*PROBLEM:*
Every line below from the one with "focal_35mm: 128" through the one with "vfov_deg: 1.3" is to be repeated exactly, with no picture among them.

Start of DATA FOR PROCESSING

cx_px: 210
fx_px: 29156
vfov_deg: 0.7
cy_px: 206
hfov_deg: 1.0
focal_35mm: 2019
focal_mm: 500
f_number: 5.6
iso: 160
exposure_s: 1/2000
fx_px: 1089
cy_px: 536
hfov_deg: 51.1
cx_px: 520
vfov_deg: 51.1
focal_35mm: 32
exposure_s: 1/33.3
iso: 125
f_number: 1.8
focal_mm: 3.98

End of DATA FOR PROCESSING
Start of DATA FOR PROCESSING

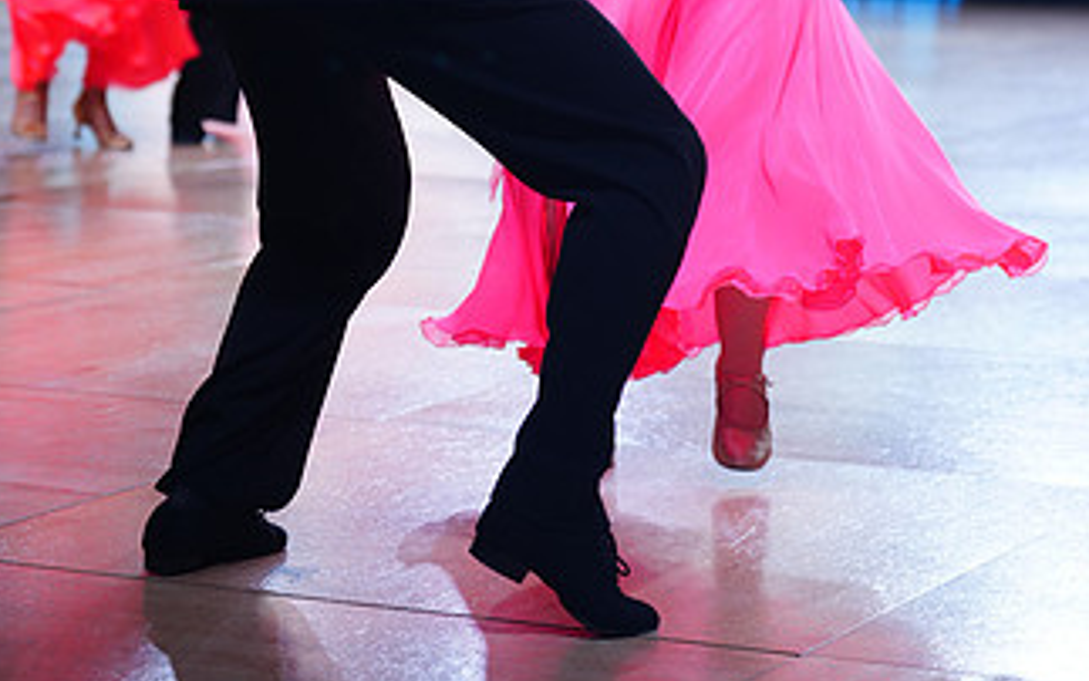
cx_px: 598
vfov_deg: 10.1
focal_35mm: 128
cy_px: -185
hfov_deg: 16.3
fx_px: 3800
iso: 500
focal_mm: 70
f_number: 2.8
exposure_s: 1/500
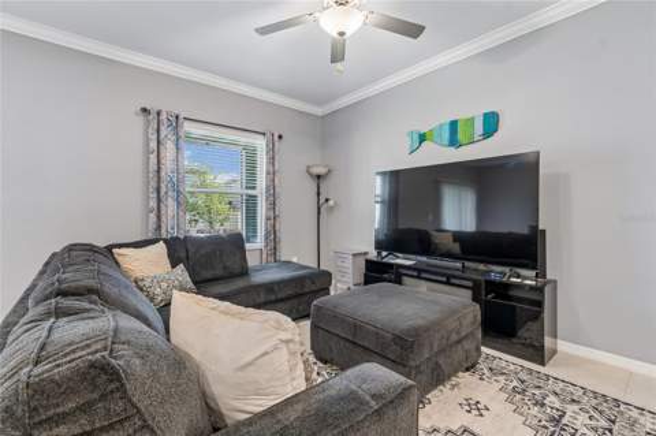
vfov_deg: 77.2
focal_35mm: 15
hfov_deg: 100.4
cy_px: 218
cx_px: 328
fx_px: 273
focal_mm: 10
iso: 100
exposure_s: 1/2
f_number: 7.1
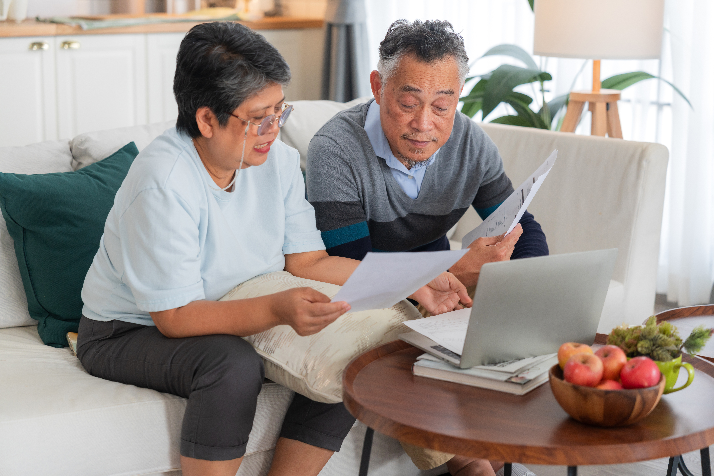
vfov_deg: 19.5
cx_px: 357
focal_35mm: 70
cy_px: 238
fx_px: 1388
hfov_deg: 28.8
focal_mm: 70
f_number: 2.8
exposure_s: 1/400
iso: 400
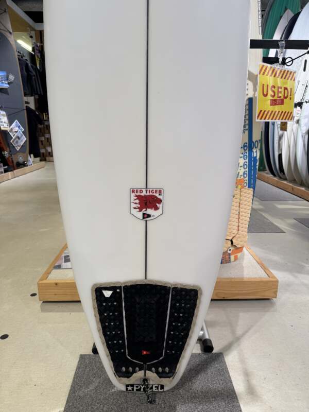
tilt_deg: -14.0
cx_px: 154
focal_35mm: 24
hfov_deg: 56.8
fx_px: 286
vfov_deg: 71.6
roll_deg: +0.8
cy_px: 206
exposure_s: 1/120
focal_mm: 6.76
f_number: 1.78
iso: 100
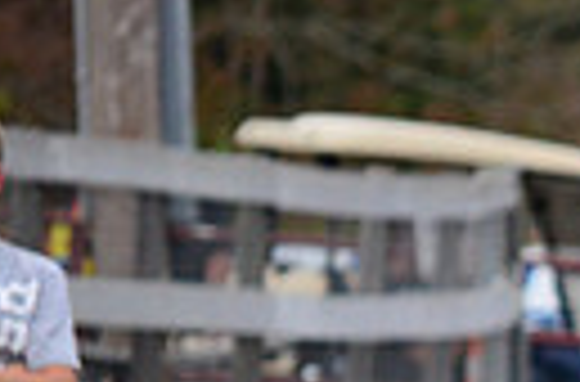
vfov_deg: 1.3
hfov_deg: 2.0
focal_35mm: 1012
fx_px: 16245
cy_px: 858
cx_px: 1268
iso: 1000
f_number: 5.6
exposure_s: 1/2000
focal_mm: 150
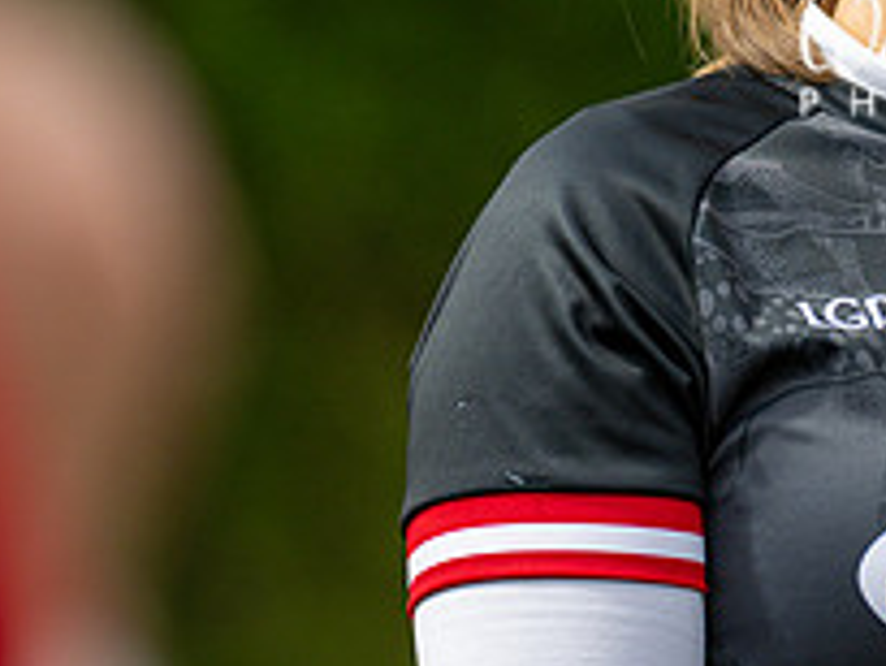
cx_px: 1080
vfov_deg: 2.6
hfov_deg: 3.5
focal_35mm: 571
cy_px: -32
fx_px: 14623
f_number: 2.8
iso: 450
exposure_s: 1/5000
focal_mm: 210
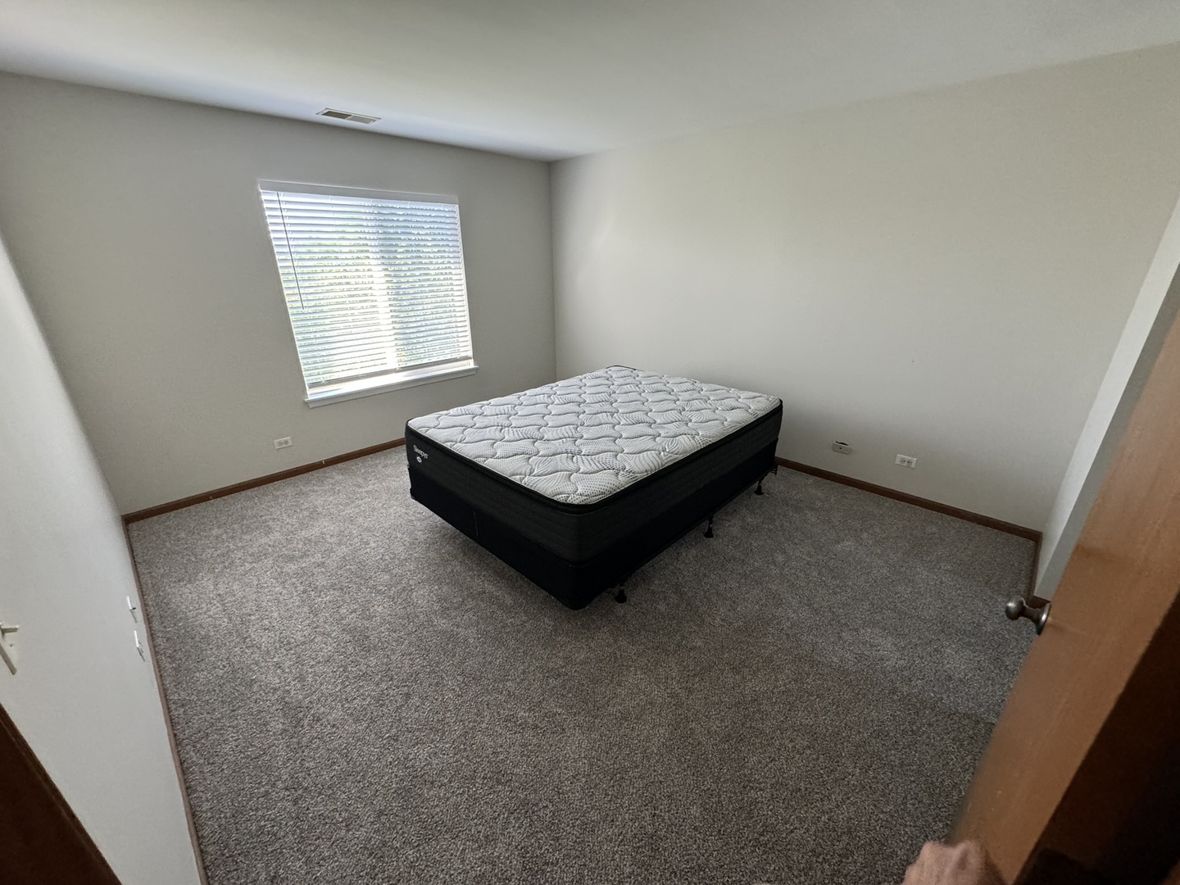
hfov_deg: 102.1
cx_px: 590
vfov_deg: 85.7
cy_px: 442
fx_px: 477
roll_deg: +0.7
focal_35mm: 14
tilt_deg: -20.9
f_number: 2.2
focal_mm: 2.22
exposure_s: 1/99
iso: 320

End of DATA FOR PROCESSING
Start of DATA FOR PROCESSING

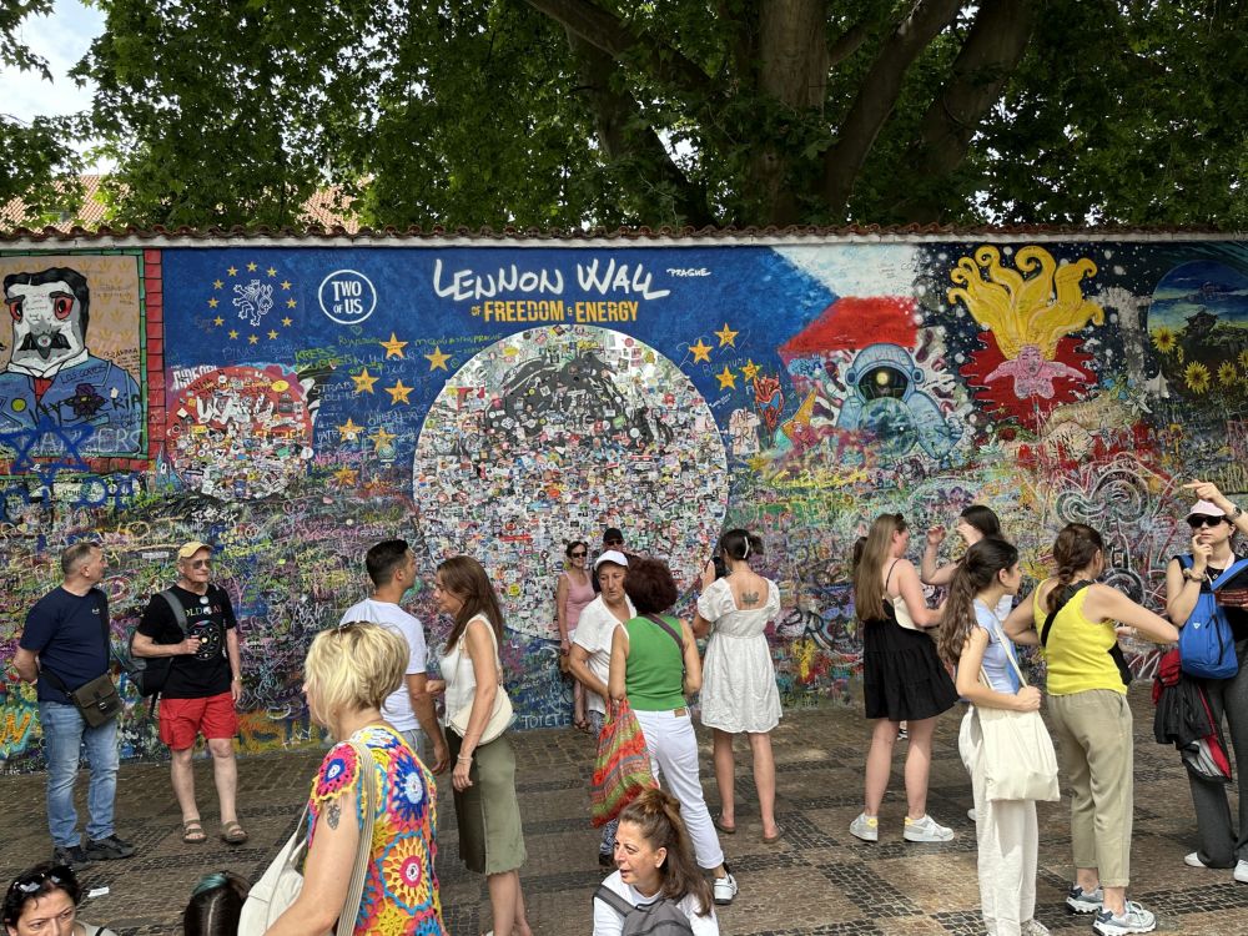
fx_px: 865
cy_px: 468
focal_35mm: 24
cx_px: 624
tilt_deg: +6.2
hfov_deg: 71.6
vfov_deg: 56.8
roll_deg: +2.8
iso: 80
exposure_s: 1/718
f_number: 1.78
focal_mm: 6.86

End of DATA FOR PROCESSING

*RESULT OF THIS EXERCISE:*
focal_35mm: 128
cy_px: -185
hfov_deg: 16.3
fx_px: 3800
iso: 500
focal_mm: 70
f_number: 2.8
exposure_s: 1/500
vfov_deg: 77.2
focal_35mm: 15
hfov_deg: 100.4
cy_px: 218
cx_px: 328
fx_px: 273
focal_mm: 10
iso: 100
exposure_s: 1/2
f_number: 7.1
vfov_deg: 19.5
cx_px: 357
focal_35mm: 70
cy_px: 238
fx_px: 1388
hfov_deg: 28.8
focal_mm: 70
f_number: 2.8
exposure_s: 1/400
iso: 400
tilt_deg: -14.0
cx_px: 154
focal_35mm: 24
hfov_deg: 56.8
fx_px: 286
vfov_deg: 71.6
roll_deg: +0.8
cy_px: 206
exposure_s: 1/120
focal_mm: 6.76
f_number: 1.78
iso: 100
vfov_deg: 1.3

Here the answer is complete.